I realized my reliance on works when I found that my conversations with friends and family are peppered with the phrase “I am DOING all the right things! Why is this happening?” My prayers also contain this complaint. Why is it that when I am praying, reading The Bible, listening to sermons, etc., my life still is not going the way I had hoped?


Because that is not why I am supposed to do the “right” things. I am to do them out of love, out of a desire to be faithful. When I act in ways to elicit a desired response from God, I am attempting to manipulate Him. Newsflash: God can’t be manipulated. When my good behaviors and good deeds don’t produce my outcomes, I want to stop doing them.

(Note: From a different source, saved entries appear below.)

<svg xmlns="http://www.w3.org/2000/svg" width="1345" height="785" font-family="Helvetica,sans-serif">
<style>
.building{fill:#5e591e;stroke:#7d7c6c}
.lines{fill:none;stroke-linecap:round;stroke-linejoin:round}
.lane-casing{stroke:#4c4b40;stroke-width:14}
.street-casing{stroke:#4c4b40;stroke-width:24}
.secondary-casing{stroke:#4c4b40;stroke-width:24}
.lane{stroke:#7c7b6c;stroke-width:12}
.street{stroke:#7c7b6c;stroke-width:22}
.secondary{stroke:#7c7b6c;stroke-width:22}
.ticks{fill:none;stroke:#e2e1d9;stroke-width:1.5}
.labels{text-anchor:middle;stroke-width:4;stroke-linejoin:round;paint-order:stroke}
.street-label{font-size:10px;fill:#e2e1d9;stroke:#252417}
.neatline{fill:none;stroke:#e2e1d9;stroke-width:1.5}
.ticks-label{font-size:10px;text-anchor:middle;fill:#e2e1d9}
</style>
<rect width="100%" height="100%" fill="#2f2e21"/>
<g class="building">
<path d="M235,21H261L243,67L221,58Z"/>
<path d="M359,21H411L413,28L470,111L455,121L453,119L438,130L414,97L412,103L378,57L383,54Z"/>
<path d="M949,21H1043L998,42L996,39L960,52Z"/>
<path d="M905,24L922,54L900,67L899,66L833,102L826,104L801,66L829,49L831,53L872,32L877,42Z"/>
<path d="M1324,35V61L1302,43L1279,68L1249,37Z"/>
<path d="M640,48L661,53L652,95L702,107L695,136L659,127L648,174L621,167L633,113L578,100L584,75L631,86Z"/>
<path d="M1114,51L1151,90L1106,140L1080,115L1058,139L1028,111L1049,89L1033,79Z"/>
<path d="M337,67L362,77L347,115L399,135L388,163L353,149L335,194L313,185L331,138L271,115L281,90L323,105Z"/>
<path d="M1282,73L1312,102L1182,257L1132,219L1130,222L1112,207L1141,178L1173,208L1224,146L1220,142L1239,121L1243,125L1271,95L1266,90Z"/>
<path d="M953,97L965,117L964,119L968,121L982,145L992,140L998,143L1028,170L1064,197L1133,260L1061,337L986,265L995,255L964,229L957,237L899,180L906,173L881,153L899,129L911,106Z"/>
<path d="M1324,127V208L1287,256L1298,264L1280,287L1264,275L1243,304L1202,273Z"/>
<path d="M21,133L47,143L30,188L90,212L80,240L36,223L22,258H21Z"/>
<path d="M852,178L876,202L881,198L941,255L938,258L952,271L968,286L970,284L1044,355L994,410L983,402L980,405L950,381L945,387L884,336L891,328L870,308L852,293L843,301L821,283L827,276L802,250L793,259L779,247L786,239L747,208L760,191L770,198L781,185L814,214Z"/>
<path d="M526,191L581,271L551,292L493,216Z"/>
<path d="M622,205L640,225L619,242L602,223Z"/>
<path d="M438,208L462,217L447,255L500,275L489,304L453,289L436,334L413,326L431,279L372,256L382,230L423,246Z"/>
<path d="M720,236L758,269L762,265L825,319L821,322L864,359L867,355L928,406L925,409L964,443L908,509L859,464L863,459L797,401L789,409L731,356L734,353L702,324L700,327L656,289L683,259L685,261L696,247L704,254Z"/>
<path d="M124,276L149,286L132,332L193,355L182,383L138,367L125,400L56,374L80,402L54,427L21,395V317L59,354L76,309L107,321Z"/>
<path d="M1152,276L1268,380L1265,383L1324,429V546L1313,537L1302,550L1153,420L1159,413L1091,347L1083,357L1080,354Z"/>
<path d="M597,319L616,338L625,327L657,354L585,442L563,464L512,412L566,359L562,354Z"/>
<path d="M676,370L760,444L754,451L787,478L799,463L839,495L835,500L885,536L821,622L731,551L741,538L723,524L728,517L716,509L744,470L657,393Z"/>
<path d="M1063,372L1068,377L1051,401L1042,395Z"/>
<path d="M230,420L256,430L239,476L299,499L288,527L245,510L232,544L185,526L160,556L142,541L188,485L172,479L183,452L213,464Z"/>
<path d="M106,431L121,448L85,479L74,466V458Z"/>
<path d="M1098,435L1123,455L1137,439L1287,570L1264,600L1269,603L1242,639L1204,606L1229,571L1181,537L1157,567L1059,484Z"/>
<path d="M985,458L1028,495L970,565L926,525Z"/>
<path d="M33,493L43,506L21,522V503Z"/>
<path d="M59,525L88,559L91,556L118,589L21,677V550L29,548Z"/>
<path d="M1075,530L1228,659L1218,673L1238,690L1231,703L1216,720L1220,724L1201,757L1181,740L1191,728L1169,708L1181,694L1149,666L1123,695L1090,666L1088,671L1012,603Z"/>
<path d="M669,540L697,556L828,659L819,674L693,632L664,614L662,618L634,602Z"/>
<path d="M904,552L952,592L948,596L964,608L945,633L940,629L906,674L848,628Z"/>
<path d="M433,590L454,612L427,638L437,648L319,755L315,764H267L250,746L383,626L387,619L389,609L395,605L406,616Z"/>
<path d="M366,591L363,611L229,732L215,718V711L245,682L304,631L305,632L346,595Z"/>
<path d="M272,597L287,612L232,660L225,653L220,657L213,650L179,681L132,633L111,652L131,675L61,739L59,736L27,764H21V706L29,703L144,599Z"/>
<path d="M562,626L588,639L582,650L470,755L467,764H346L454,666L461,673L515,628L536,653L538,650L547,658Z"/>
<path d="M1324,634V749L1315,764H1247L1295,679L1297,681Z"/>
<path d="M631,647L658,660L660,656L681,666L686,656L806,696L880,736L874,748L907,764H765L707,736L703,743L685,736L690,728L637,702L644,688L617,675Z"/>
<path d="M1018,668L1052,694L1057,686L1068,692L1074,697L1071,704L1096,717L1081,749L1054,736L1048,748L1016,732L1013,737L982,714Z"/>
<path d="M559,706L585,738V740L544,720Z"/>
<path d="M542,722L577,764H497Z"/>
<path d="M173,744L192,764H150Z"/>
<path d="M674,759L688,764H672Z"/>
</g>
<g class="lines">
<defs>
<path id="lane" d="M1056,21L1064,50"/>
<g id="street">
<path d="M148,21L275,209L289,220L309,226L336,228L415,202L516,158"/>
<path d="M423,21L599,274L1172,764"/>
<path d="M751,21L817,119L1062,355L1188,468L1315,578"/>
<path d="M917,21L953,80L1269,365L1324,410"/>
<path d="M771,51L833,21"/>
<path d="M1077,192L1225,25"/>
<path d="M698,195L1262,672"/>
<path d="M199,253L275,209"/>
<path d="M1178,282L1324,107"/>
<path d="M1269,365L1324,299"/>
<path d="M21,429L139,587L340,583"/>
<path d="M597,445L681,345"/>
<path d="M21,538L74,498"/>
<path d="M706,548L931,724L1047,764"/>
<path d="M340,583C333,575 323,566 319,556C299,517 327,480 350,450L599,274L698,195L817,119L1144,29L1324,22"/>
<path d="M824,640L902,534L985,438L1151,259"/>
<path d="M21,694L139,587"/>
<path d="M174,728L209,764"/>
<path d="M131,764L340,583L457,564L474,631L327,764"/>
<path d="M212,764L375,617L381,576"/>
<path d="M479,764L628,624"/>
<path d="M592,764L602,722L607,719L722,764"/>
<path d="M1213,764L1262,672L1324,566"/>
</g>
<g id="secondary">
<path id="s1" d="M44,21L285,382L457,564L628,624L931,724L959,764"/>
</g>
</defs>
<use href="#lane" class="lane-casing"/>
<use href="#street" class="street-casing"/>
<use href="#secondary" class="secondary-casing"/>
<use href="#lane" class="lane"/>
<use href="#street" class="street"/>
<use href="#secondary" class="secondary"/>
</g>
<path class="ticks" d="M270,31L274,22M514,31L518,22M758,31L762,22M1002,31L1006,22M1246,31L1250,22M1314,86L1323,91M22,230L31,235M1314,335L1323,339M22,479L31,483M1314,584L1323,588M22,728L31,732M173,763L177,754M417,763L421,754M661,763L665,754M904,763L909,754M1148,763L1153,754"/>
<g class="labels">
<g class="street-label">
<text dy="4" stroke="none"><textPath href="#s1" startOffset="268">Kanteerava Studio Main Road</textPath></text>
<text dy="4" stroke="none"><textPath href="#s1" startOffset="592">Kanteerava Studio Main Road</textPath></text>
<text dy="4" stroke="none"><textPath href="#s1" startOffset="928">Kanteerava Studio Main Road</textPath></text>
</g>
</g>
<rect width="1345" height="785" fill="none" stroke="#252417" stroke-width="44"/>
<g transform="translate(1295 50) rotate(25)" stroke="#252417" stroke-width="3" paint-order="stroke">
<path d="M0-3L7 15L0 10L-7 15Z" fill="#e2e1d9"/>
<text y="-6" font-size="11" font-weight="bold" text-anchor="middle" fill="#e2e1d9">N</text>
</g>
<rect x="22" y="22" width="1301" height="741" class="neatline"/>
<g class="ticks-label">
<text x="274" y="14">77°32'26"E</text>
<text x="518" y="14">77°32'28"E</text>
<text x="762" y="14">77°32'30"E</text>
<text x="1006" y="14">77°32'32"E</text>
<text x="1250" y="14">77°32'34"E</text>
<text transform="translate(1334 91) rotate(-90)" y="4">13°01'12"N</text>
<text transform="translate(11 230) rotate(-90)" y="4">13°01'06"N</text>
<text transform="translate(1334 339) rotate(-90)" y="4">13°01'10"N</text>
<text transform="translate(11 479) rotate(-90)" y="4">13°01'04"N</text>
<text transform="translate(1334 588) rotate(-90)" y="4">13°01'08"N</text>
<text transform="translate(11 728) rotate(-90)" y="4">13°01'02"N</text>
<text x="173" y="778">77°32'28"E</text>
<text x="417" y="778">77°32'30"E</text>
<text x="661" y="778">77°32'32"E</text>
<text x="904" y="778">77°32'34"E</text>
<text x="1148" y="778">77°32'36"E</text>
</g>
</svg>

I’m done. I tried, it didn’t work and I am tired of it. How unfaithful and unloving to God.


I went to Him about this, I repented of my attitude, of my manipulation. I confessed that I only wanted specific answers to prayer to look exactly like I wanted them to. I never left Him any room to meet me in a variety of ways where I would still be grateful and loving.

Then, God told me this isn’t a season of testing, but a season of correcting. Discipline. Not a fun word. Not what I wanted to hear. But then I realize discipline is a loving act of a loving parent. In that moment I knew God loved me.


I told God I welcome His correction and I really want to live free and not counting my works against His responses. And the answer was so simple. Grace. The gift that requires not much else but faith.


In his letters, or Epistles, Paul talks a lot about grace. Grace and faith. Grace feels really easy. Almost TOO easy. We accept it by faith and with grace comes God’s blessings. His blessings include help to get us through hard times (2 Corinthians 12:9). It also gives the ability to be saved (Ephesians 2:8-9). There is so much to learn about grace.


What I learned about it is that I had not accepted the gift of grace.


I will need God to help me receive the gift that He is giving me. I need His help to remove the mindset that my actions lead to His movement. I have to believe I deserve His grace and then not let it be in vain. (1 Corinthians 15:10).


So, that is going to be my project for a while. To leave behind “doing the right thing” out of a sense of entitlement to loving God the right way out of a place of grace. Pray for me!